Point number two: the duplication architecture is very complex, suggesting that there has been a series of events creating almost every duplication block, of which there are about 400 in the human genome. Most of these have been created over a period of 10–15 million years, where it seems that most of the activity was around the time of the common ancestor to human and chimp and gorilla.

And then here's the kicker: if you reconstruct the entire history of these, they provide a framework. Because duplications swap material between them, they share evolutionary history. You can build a tree of relationships of the segmental duplications.

What you see is that most of the expansions have occurred on about half a dozen human chromosomes, and most of these expansions lead to these architectures, such as on Chromosomes 16 and 17, where you now have big blocks of duplication flanking a region and sensitizing it to microdeletion and microduplication.

So, you ask yourself, “Why these big blocks?”

Here's what I think, although we haven't definitively proven it yet. If you look at the centers of these big blocks of duplications—what we call the cores—these tend to carry rapidly evolving genes embedded within them.

So we're coming to a new and what I think is an important paradigm here: Architecture that is predisposing to microduplication and microdeletion is there at the benefit of having these newly minted genes propagating and expanding across the human genome.

There are now half a dozen gene families that have been published—some by us, some by others—which show these signatures, and most of the duplication architecture seems to be almost a genetic hitchhiker—these cores that have landed in new areas, picked up flanking material and duplicated again to other sites.

I would have to think that solving this riddle of what the function of those genes are would be tremendous.
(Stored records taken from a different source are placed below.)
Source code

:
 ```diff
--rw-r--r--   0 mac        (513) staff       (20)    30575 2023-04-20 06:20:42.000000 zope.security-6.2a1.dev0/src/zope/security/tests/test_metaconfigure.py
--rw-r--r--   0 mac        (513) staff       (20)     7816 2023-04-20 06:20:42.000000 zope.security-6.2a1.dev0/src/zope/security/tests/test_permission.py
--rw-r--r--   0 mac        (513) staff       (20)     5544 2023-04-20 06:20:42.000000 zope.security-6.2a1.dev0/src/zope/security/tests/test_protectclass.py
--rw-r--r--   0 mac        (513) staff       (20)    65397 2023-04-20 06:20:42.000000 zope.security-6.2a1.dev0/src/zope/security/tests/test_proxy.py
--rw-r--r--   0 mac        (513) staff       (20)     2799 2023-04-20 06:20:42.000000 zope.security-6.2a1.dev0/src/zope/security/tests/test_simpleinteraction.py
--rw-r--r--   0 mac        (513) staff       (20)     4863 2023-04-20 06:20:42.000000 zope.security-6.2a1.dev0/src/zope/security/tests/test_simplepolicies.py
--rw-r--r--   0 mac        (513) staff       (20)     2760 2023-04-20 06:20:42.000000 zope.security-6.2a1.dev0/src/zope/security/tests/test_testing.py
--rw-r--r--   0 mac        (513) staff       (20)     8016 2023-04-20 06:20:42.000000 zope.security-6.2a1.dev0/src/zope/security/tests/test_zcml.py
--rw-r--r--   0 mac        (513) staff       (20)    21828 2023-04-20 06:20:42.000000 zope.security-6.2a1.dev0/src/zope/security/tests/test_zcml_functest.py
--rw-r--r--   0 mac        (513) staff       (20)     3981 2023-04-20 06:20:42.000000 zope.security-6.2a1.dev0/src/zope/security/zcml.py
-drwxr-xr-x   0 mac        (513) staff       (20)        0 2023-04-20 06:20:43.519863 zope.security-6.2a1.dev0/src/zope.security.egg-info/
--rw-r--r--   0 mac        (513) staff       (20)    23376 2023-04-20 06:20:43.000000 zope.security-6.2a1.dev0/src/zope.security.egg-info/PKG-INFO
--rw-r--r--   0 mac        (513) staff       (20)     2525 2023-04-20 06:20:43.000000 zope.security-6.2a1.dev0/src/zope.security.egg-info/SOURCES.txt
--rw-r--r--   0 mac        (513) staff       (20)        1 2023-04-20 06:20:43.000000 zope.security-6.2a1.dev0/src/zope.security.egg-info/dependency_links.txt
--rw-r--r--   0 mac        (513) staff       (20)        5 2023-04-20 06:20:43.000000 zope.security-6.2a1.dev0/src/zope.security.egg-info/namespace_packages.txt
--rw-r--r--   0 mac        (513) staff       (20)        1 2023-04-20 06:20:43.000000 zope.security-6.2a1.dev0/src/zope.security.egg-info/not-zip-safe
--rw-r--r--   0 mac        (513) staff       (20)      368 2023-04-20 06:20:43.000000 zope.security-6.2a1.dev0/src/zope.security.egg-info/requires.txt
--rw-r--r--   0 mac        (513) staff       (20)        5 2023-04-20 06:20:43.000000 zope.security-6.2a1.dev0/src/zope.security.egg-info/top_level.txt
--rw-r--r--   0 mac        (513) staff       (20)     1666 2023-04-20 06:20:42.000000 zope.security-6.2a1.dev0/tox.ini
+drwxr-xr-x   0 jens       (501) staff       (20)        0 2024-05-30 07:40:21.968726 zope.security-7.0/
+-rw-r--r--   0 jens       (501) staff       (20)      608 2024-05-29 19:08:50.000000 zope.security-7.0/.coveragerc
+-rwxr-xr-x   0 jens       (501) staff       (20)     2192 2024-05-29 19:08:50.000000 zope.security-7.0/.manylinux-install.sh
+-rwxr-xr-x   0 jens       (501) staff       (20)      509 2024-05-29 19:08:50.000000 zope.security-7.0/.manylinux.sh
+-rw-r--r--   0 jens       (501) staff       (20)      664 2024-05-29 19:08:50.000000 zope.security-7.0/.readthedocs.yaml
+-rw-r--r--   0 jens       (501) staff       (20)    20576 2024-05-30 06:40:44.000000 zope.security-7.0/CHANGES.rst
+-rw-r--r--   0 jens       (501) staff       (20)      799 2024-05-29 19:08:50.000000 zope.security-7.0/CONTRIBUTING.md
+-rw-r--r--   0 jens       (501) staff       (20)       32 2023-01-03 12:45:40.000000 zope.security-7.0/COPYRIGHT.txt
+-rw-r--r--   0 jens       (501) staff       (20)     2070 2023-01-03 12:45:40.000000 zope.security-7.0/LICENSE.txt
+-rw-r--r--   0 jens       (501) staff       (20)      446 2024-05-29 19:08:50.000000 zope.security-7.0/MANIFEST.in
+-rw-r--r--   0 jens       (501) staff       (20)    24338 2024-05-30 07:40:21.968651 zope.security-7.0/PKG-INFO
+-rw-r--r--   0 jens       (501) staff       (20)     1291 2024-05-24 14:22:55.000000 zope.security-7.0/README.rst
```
The genes that are in there tend to mark the oldest and the deepest part of the duplication block. The block itself is a mosaic of different pieces. There are bits of pieces of genes, some are transcribed, some are not, most are neutrally evolving. But the cores carry genes that show strong signatures of positive selection. These are genes that are smack in the middle of hundreds of kb [kilobases] of complex duplication territory, where Affymetrix, Agilent, and the SNP people have feared to tread! This is the “un-HapMap-able” region of the human genome. And if there were any association with any disease, people would have missed it because there is no type of genotyping technology to actually assay.

And here's the rub—these genes are not only embedded in complex duplications, they are even copy number variant between humans. We have a gene family we call “Morpheus”, which we published in 2001. Some people have 20 copies, some have 16 copies.

So, what are the functions of these genes? Tough question! This is the geneticist's worst nightmare: Mice don't have them, so you can't knock them out. There are multiple copies in humans, so would be tough to genotype. They are too far away from any flanking tagged SNP to find any type of association. So there are a whole series of black holes.

Gitschier: What has been the thing about your research that had you the most jazzed?

Eichler: I'm still jazzed!

Four or five years ago I made a conscious decision to go back to my roots—to go back to human disease. Up to that point, I was focusing on human duplications strictly from the perspective of structural variation in humans and variation among primates. So taking what I learnt from David Nelson and Jim Lupski, I've come full circle, because we are now studying children with disease, and we're finding what we think are causes—at least associations—now. But we're doing it from the perspective of looking at the genomic architecture, as opposed to linkage or association.

Both of those make me feel good—I love the evolutionary history of the human genome, and I'm completely unapologetic that I am anthropocentric—that if I were doing the same thing in Drosophilia, it would not interest me. But in humans—I care how we tick! That we can walk around with all of this stuff. It's almost liberating—the fact that there is no perfect genome—that all of us are made up of deletions and structural changes and copy number variations.

It's amazing that any of us are “normal”. And maybe none of us really are—and that's the beauty of it!